‘Enthusiasm there was none’ for the march of the suffragettes
On Saturday 9 October 1909, the suffragettes movement in Scotland was in full flow as several thousand took to the streets of Edinburgh to take part in a mass demonstration. The procession began at Bruntsfield and ended at Waverley Market via Lothian Road and Princes Street. The Scotsman reported on the event the following Monday. Suffragist demonstration in Edinburgh: ‘A fine spectacle – absence of enthusiasm’ Something of a pageant, largely a procession, and wholly a spectacular advertisement, the women’s franchise demonstration which took place in Edinburgh on Saturday afternoon will be remembered as a great success from the point of view of its promoters, the Women’s Social and Political Union.
Everything was in its favour. Better weather conditions could not have been chosen; the streets were in perfect condition; and although the southerly breeze may have troubled standard bearers, it was agreeable to the enormous crowds who came to witness the scene.
The demonstration elicited much public attention. From Bruntsfield Links, where the procession was marshalled along the main thoroughfares to the Waverley Market, where a public meeting was afterwards held, spectators were massed on both sides of the street. It would be impossible to estimate their numbers, but a fair proportion of the city’s population must have been present on the route. Interest in the show was keen, but of other feeling – enthusiasm, for example, there was none.
Occasionally there was a slight vocal exhibition of hostility, and once in the vicinity of Castle Terrace a bag of peasemeal burst over the heads of the immediate lady processionists.
At intervals where groups of sympathisers had assembled there was cheering and some waving of handkerchiefs. But the vast majority of the onlookers exhibited no other sentiment than that of mere curiosity. They were passive spectators, and nothing more. The long string of policemen who kept order on either side of the street had little else to do than prevent their respective section of the crowd from breaking the line and straying on to the roadway.
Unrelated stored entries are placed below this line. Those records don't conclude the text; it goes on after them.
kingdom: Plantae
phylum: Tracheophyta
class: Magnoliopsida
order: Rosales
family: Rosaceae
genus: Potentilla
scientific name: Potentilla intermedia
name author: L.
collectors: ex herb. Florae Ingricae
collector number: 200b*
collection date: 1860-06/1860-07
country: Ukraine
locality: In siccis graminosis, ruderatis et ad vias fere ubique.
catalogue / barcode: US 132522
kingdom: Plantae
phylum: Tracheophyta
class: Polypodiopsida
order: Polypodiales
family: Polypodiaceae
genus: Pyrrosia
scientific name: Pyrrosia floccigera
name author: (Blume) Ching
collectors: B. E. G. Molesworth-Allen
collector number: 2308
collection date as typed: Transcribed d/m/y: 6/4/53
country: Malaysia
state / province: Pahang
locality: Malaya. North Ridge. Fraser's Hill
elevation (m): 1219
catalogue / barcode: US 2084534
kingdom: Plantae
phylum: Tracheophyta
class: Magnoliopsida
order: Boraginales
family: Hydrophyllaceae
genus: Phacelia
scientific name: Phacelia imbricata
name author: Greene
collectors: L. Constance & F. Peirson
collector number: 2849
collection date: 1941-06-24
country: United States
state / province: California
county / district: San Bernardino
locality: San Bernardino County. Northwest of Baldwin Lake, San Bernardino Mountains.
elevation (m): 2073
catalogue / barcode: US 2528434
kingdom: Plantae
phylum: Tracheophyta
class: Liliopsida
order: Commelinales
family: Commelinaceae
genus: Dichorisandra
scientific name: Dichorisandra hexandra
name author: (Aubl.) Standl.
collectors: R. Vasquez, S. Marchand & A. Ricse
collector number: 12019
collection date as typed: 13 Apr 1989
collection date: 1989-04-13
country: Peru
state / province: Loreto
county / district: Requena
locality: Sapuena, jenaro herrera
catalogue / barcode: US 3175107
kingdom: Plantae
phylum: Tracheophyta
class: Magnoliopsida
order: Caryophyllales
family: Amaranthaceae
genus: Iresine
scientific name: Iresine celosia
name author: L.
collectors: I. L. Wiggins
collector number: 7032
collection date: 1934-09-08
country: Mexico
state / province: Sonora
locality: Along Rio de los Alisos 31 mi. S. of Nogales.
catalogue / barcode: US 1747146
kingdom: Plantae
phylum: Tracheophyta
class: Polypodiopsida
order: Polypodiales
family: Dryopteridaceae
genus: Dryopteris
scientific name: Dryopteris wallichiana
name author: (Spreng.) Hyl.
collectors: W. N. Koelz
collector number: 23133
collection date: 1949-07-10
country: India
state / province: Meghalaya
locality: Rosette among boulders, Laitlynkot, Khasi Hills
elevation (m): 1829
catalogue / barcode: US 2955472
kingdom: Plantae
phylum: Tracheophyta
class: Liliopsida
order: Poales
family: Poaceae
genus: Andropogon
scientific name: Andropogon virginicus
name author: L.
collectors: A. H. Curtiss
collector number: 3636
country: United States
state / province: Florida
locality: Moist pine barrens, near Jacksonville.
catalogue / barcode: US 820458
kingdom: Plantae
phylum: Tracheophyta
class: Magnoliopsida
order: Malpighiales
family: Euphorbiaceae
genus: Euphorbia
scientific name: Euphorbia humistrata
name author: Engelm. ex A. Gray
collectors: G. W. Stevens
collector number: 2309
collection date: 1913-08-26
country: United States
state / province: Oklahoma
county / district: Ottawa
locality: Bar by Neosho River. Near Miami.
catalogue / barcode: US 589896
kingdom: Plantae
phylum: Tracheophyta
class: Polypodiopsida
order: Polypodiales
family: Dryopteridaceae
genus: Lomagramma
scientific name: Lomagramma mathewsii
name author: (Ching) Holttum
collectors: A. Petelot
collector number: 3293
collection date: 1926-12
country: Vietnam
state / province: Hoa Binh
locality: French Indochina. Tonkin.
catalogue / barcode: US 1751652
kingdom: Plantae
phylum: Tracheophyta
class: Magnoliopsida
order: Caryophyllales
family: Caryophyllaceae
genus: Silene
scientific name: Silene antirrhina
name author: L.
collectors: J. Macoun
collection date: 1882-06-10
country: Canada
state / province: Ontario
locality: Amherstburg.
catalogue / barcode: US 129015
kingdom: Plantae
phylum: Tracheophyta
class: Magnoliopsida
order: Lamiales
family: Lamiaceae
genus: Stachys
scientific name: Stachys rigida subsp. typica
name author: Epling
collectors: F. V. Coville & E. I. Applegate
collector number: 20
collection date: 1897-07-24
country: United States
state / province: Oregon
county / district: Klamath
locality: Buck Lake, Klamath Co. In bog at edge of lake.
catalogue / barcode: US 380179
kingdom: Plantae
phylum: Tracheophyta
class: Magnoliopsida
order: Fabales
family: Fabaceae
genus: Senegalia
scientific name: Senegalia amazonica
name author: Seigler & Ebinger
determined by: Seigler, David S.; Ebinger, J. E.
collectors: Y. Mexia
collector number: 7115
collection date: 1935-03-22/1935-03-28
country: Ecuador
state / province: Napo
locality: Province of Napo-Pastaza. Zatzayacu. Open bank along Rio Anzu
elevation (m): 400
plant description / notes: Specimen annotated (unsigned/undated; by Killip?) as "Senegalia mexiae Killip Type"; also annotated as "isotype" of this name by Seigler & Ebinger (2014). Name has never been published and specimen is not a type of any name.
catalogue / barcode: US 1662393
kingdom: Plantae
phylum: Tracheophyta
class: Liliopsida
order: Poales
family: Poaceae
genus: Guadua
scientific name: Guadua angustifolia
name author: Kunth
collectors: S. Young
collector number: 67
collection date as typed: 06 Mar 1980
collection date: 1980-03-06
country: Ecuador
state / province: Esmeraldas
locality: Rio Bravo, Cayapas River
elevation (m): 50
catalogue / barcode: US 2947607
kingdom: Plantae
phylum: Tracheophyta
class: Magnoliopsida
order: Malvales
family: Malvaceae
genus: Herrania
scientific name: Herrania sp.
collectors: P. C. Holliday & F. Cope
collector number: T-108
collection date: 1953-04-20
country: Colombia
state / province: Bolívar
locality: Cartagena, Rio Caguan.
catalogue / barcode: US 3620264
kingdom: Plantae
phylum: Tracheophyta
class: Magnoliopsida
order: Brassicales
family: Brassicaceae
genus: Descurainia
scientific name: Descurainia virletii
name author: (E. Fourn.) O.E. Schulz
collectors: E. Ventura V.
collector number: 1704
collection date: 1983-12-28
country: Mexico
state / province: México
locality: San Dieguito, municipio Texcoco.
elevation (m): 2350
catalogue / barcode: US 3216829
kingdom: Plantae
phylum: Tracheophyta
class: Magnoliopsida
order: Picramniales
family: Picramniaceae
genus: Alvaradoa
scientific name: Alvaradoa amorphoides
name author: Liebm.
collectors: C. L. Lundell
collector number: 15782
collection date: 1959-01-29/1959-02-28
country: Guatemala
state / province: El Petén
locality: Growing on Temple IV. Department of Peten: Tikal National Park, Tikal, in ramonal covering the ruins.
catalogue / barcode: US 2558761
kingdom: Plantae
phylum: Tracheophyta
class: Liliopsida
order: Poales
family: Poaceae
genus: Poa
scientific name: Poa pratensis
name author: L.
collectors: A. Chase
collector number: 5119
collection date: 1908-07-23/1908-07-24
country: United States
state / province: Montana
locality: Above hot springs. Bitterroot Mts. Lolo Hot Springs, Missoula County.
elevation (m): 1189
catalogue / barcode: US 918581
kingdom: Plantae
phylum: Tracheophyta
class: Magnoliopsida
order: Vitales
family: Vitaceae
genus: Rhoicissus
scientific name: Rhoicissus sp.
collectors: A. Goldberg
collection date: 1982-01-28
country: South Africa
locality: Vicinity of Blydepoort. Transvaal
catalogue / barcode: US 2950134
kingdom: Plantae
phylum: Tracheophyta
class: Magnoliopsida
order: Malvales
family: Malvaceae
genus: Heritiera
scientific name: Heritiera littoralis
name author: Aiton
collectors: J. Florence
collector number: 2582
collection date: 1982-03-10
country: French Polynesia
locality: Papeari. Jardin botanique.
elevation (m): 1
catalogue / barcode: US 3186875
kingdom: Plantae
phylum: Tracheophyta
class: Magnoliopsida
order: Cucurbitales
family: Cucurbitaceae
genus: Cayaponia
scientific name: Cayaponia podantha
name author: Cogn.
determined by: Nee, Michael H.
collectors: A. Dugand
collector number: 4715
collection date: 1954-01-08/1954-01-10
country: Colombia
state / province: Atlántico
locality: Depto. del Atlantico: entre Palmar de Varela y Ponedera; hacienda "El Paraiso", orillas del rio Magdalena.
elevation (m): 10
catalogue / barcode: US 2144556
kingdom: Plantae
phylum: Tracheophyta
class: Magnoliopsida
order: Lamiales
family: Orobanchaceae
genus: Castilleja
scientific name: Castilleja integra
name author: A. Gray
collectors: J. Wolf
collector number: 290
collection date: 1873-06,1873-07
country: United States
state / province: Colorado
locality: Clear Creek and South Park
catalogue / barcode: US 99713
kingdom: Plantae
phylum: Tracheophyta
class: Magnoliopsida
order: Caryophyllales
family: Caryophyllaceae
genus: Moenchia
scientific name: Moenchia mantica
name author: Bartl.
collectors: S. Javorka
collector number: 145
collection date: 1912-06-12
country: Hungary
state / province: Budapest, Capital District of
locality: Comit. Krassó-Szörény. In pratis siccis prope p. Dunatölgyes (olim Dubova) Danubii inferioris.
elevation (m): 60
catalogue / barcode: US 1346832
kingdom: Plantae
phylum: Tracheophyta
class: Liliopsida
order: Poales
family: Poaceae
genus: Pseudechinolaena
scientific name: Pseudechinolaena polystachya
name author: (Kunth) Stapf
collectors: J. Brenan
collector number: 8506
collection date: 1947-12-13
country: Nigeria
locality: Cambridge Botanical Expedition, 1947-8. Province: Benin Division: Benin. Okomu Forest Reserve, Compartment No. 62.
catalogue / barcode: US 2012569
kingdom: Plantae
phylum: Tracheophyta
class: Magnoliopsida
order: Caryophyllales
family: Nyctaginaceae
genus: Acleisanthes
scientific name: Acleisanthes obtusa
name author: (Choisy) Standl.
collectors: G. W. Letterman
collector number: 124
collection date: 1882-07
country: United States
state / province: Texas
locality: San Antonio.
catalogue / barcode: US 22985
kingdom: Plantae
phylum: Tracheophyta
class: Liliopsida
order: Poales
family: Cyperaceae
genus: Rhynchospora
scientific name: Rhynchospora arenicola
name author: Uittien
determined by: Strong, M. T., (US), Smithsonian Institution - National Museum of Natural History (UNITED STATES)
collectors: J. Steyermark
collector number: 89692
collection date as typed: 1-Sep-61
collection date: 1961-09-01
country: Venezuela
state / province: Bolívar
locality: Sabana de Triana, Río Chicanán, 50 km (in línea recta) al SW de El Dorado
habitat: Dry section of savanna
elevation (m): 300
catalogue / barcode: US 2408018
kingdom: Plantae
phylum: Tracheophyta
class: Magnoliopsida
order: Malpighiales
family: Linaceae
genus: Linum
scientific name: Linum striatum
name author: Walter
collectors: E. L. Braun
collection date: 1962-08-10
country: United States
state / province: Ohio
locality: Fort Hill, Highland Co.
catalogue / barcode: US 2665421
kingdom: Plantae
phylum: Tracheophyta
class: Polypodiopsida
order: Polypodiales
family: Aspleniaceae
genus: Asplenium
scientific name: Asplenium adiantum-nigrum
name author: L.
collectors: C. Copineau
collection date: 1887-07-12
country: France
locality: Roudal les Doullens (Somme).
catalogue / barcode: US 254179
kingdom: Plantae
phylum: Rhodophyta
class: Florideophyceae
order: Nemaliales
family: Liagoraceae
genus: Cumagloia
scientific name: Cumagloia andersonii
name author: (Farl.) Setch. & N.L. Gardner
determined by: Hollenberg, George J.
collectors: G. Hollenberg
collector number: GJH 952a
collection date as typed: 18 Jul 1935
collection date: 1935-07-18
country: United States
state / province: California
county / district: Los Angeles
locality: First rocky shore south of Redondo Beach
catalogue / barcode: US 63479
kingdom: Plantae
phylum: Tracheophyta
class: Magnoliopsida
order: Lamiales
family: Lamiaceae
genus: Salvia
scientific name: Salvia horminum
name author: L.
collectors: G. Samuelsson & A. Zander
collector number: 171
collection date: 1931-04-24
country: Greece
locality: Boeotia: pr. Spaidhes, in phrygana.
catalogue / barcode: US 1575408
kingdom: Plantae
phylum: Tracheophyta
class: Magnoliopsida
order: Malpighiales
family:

It was only when the cavalcade had, unmolested, filed into the Waverley Market, and the exhibition of the day was over that the hitch occurred. After the procession had passed, thousands of the spectators all along the route followed in its wake. Closely behind the last of the suffragists came a dense mass of people, who swept before them all the police, mounted and on foot. The people in front of the moving mass had no desire to overcome the police, but they were impelled forward by those behind. In Princes Street at Waverley Bridge, they came into contact with a closelypacked stationary crowd which had not yet had time to disperse. For a short period the greatest confusion reigned, and there seemed an imminent risk of severe crushing and trampling. By the strenuous efforts of the police, however, the tension was relaxed, and the overwhelming mass of people gradually dissolved.
There was a perfect forest of bannerettes; there were quantities of inscribed banners carried on two poles and there was quite a selection of imposing standards. All were in suffragist colours: purple, white a green. The triple tints were everywhere. No two banners had the same inscription. “What’s guid for John is guid for Janet” had its obvious hint.
As has been indicated, great crowds lined both sides of the route, which was by Bruntsfield Place, Tollcross, Lothian Road and Princes Street to Waverley Market.
When the procession finally arrived there was symptom of enthusiasm. An excited hum of conversation and comment arose, but there was none of the cheering and no exhibition of the feeling which a demonstration on behalf of any of the parties in politics was bound to have elicited.